Unique among the vascular beds, loss of endothelial integrity in the pulmonary microcirculation due to injury can lead to rapidly fatal hypoxemia. The ability to regain confluence and re-establish barrier function is central to restoring proper gas exchange. The adult respiratory distress syndrome (ARDS) is a heterogeneous disease, however, meaning that endothelial cells within different regions of the lung do not likely see the same oxygen tension as they attempt to proliferate and re-establish an intact endothelial monolayer; the effect of hypoxia on the integrity of this newly formed endothelial monolayer is not clear. Immortalized human pulmonary microvascular endothelial cells (PMVEC) (ST1.6R cells) were sparsely plated and grown to confluence over 4 days in either normoxia (21% oxygen) or hypoxia (5% oxygen). Confluence attained in a hypoxic environment resulted in a tighter, less permeable endothelial monolayer (as determined by an increase in transendothelial electrical resistance, decreased permeability to fluorescently labeled macromolecules, and decreased hydraulic conductance). PMVEC grown to confluence under hypoxia had decreased RhoA activity; consistent with this finding, inhibition of Rho kinase, a well-described downstream target of RhoA, markedly increased electrical resistance in normoxic, but not hypoxic, PMVEC. These results were confirmed in primary human and rat PMVEC. These data suggest that PMVEC grown to confluence under hypoxia form a tighter monolayer than similar cells grown under normoxia.
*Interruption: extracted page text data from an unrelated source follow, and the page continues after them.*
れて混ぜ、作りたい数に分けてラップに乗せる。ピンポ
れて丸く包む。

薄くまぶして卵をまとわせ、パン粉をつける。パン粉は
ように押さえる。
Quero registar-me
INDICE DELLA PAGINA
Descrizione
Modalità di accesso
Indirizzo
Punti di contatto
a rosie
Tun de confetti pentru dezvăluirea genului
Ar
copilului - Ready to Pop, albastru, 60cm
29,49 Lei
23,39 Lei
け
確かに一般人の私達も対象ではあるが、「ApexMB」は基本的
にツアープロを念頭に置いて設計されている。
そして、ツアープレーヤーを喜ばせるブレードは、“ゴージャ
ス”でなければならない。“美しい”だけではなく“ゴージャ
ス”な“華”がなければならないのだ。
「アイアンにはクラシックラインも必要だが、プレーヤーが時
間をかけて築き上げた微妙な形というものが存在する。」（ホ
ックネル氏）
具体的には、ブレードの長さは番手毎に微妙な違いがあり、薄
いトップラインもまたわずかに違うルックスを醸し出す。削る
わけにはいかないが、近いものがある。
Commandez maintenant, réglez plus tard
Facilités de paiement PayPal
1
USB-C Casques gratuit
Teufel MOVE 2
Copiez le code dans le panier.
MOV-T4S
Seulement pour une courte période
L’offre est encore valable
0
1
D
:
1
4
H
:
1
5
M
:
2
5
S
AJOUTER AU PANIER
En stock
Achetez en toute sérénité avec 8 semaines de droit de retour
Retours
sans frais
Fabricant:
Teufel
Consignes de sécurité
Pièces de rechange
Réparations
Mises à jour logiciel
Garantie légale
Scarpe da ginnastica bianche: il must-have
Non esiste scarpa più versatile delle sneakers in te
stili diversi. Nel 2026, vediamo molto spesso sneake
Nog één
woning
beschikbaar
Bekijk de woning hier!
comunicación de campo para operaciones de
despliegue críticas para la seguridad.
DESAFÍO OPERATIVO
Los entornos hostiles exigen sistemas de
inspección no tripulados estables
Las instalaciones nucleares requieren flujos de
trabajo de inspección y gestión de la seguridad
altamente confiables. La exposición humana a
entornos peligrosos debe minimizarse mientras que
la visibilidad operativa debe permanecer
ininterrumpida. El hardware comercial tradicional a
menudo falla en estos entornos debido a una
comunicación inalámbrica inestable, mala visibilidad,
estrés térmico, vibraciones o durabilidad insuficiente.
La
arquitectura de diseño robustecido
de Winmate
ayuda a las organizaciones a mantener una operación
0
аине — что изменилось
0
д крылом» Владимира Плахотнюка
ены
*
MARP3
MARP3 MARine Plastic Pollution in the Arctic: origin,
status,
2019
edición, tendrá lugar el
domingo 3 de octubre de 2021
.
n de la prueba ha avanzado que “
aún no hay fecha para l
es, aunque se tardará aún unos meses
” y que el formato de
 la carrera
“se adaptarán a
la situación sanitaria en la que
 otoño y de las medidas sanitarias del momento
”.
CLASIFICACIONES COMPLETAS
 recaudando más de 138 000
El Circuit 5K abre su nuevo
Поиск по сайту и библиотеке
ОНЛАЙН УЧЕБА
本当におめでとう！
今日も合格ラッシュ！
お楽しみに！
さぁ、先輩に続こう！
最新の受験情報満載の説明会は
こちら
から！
This tighter barrier appears to be due, in part, to the inhibition of RhoA activity in hypoxic cells.

Key Words: human pulmonary microvascular endothelial cells • hypoxia • permeability • RhoA/Rho kinase

CLINICAL RELEVANCE Re-establishing endothelial confluence in the pulmonary circulation is critical to restoring proper gas exchange after acute lung injury/acute respiratory distress syndrome. These studies demonstrate that the oxygen tension at which this occurs impacts the integrity of the monolayer formed.